How Preimplantation Genetic Testing Helps with Embryo Selection

Preimplantation Genetic Testing (PGT) provides patients with the option to screen in vitro fertilization (IVF) created blastocyst stage embryos for genetic or chromosomal abnormalities. Screened embryos that do not have abnormalities have a higher likelihood of uterine implantation and pregnancy success. For those who want to know the gender, these tests can also identify the sex of the embryos by examining the sample for X and Y chromosomes.

How Does Testing Work?

The resulting embryos created in the IVF lab can be biopsied with the removal of a few cells from each embryo. Biopsy is performed on blastocysts, embryos that are at day 5 or 6 (or less commonly on Day 7) of embryonic development, and the biopsied blastocysts are cryopreserved as biopsy results are awaited. The DNA from the isolated cell sample is used to check chromosome analysis and even can be used to screen for genetic conditions that are caused by mutation on a part of a chromosome. Results from the biopsy will provide information on which embryos are optimal for thaw and frozen embryo transfer since they have a higher chance of success.

What Genetic Conditions Can Be Screened For?

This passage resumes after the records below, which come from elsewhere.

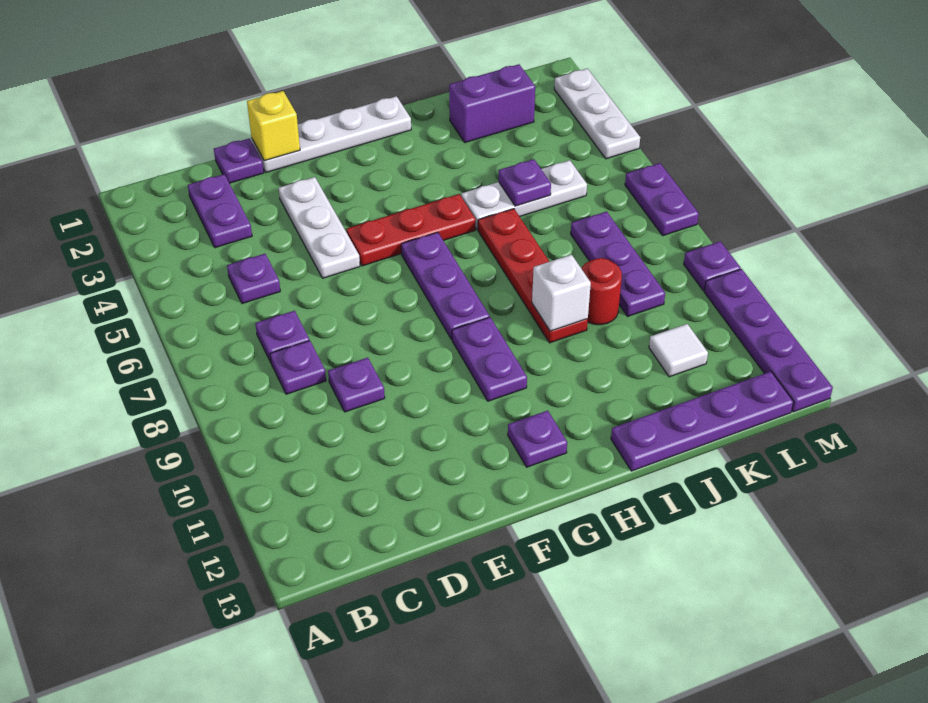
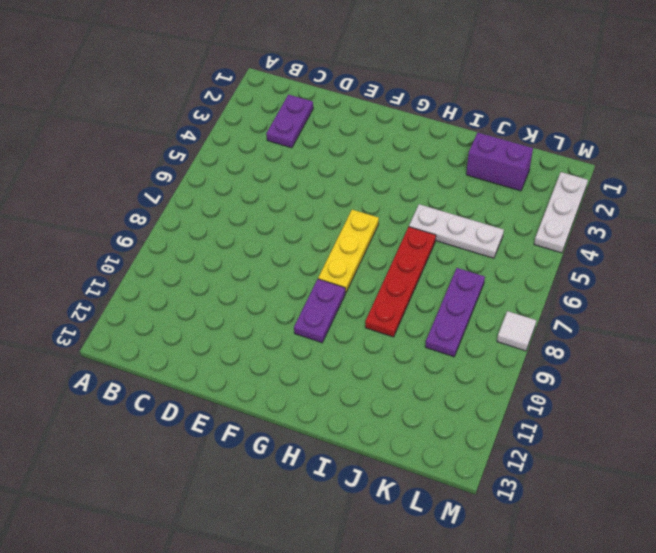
yellow plate G6:G8 level 1 -> purple plate G6:G8 level 1
white tile M8 level 1 -> white tile K11 level 1
none -> purple plate C5 level 1
none -> purple plate C7 level 1
none -> purple plate C8 level 1

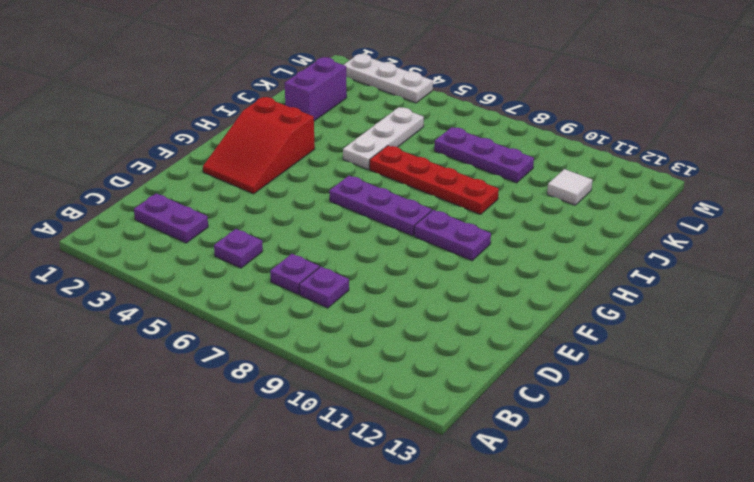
red slope F2:H3 level 1 top H -> none
none -> purple plate D1 level 1
none -> purple plate D9 level 1
none -> white plate E1:H1 level 1

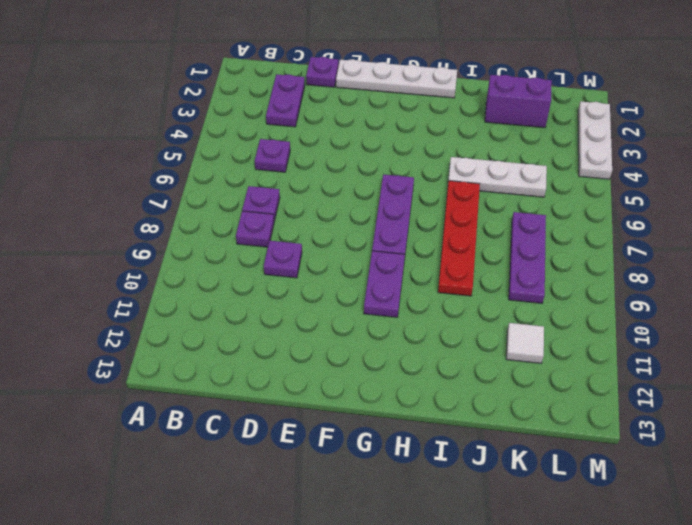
none -> white plate E3:E5 level 1
none -> red plate F5:H5 level 1
none -> purple plate G12 level 1

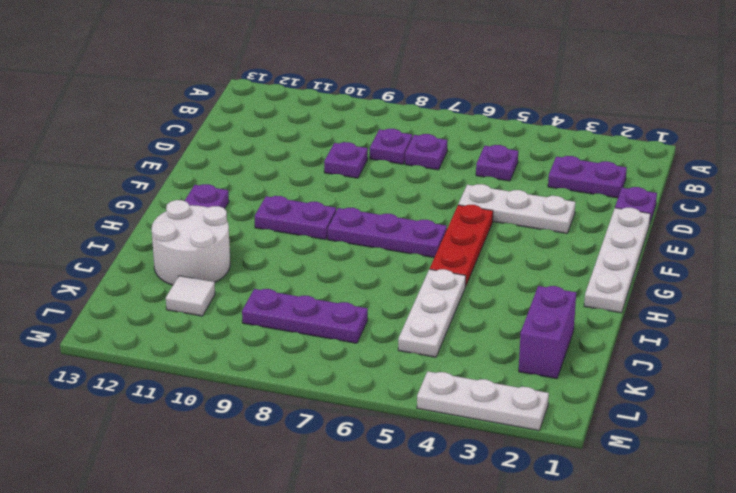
white round brick I11:J12 level 1 -> none
none -> red plate I6:I9 level 1
none -> purple plate I13:L13 level 1
none -> red round brick J9 level 1

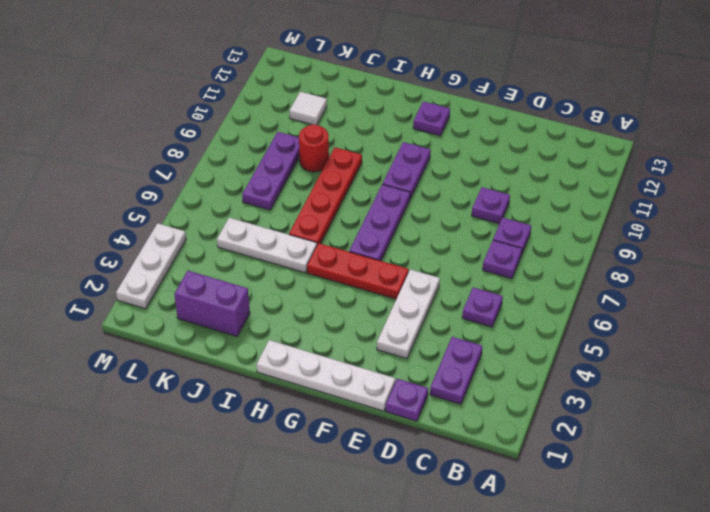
none -> purple plate I13:L13 level 1
none -> purple plate M6:M7 level 1
none -> purple plate M9 level 1

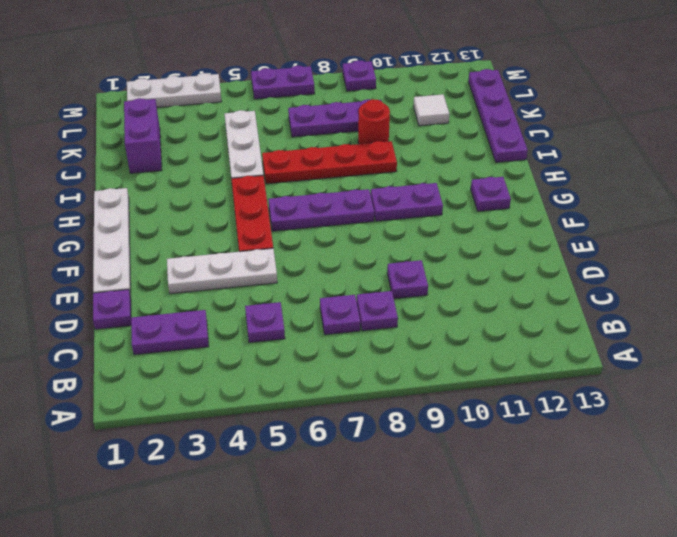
none -> purple plate M10:M13 level 1
none -> yellow brick E1 level 2
none -> white brick I9 level 2

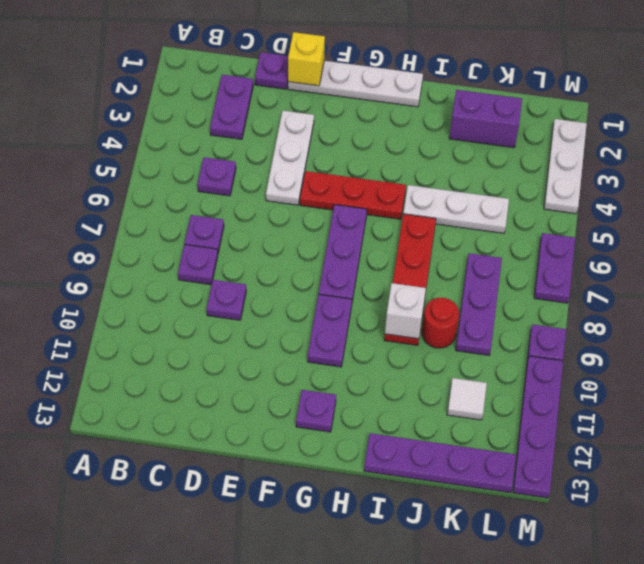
none -> purple plate J5 level 2

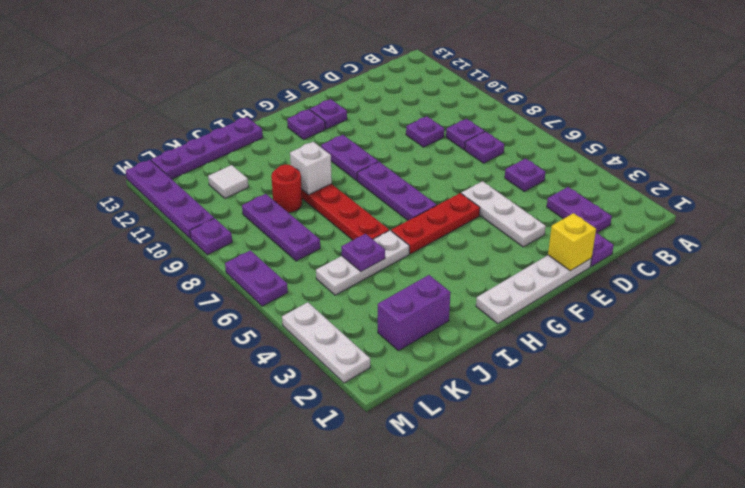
purple plate F12 level 1 -> none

PGT screening can be performed for the following:

PGT-A (formerly PGS)

Preimplantation Genetic Testing for Aneuploidy, formerly known as PGS (Preimplantation Genetic Screening), detects the number of chromosomes in an embryo. A euploid embryo (normal embryo) each has 23 pairs of chromosomes, 46 total with half from the sperm and half from the egg. An aneuploid embryo contains missing or extra chromosomes. Aneuploid embryos frequently fail at implantation, are likely to miscarry and contribute to birth defects. By knowing the chromosome count of embryos, an embryo with the correct count can be chosen for transfer into the uterus to increase the chances of getting pregnant.

Patients may consider PGT-A that fall into one of the following categories:

  • Advanced Maternal Age:  Women who are 35 years or older are at a higher risk of having embryos with abnormal chromosomes, which can decrease embryo implantation rate, increase the likelihood of having miscarriages, and have children born with birth defects.
  • Recurrent Pregnancy Loss:  Couples who have experienced past miscarriages may benefit from identifying embryos with abnormal chromosomes.
  • Repeated IVF Failures:  For those who have had multiple unsuccessful IVF cycles, PGT-A can be used to identify viable embryos and improve the success rate of future IVF attempts.
  • History of Aneuploidy:  For those with a history of chromosomal irregularities or who have previously had a child with a chromosomal disorder, the risk of recurrence can be reduced with PGT-A testing.
  • Unexplained Infertility:  In cases of unexplained infertility, testing can help identify embryos with abnormal chromosomes that may contribute to infertility.

PGT-M (formerly PGD) 

Preimplantation Genetic Testing for Monogenic/Single Gene Defects, formerly known as Preimplantation Genetic Diagnosis (PGD or PGT-D), is used to screen for known genetic mutations or diseases that can be passed on from prospective parents to their offspring. An embryo that is normal is likely to be free of the genetic condition tested for and would be considered for transfer into the uterus.  

Individuals and couples who are at high risk of passing on inherited conditions may consider PGT-M, which includes:

  • Autosomal Recessive Conditions:  Couples who have the same autosomal recessive conditions such as cystic fibrosis, Tay-Sach disease, and sickle cell anemia
  • Autosomal Dominant Disorders:  Couples who have an autosomal dominant disorder such as Huntington’s disease, Marfan syndrome, and Achondroplasia
  • X-linked Gene Mutations:  Individuals who are carriers of x-linked gene mutations such as Duchenne Muscular Dystrophy

Those who had a child affected by a monogenic disorder should consider PGT-M.


Preimplantation Genetic Testing for Structural Rearrangements (PGT-SR), looks for structural irregularities in the chromosomes such as translocations, inversions, deletions, or duplications of genetic material within the chromosomes. These rearrangements can lead to infertility, recurrent miscarriages, or the birth of children with developmental disabilities or other health issues. By weeding out which embryos are irregular, those with balanced or normal structural rearrangements can then be selected for implantation.

Individuals and couples who carry structural chromosomal rearrangements or those who have experienced difficulties with fertility or recurrent pregnancy loss associated with such rearrangements should consider PGT-SR.

PGT provides patients with information that can decrease genetic conditions, select gender, and increase embryo implantation rate to achieve pregnancy. Patients should discuss with their fertility specialists the different test options and how they could help with achieving a successful pregnancy.